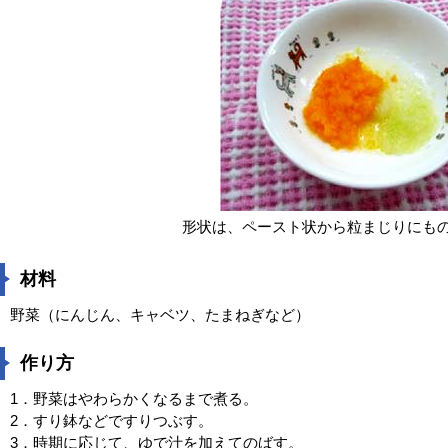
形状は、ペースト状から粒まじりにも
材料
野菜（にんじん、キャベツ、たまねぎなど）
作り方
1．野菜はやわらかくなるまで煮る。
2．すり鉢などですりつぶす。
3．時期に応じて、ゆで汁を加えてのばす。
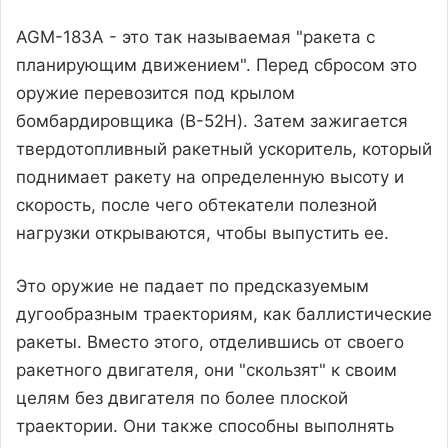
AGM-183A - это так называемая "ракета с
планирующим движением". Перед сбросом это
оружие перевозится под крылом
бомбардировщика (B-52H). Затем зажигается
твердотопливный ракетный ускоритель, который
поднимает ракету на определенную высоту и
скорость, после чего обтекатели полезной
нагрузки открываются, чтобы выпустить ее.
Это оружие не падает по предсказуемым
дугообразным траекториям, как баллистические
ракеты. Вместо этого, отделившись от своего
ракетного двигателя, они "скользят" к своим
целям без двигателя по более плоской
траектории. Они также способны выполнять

#### REQUIRED WORK:
Set down every line of text from the listing above word for word, leaving out the pictures.

#### EXERCISE OUTPUT:
形状は、ペースト状から粒まじりにも
材料
野菜（にんじん、キャベツ、たまねぎなど）
作り方
1．野菜はやわらかくなるまで煮る。
2．すり鉢などですりつぶす。
3．時期に応じて、ゆで汁を加えてのばす。
AGM-183A - это так называемая "ракета с
планирующим движением". Перед сбросом это
оружие перевозится под крылом
бомбардировщика (B-52H). Затем зажигается
твердотопливный ракетный ускоритель, который
поднимает ракету на определенную высоту и
скорость, после чего обтекатели полезной
нагрузки открываются, чтобы выпустить ее.
Это оружие не падает по предсказуемым
дугообразным траекториям, как баллистические
ракеты. Вместо этого, отделившись от своего
ракетного двигателя, они "скользят" к своим
целям без двигателя по более плоской
траектории. Они также способны выполнять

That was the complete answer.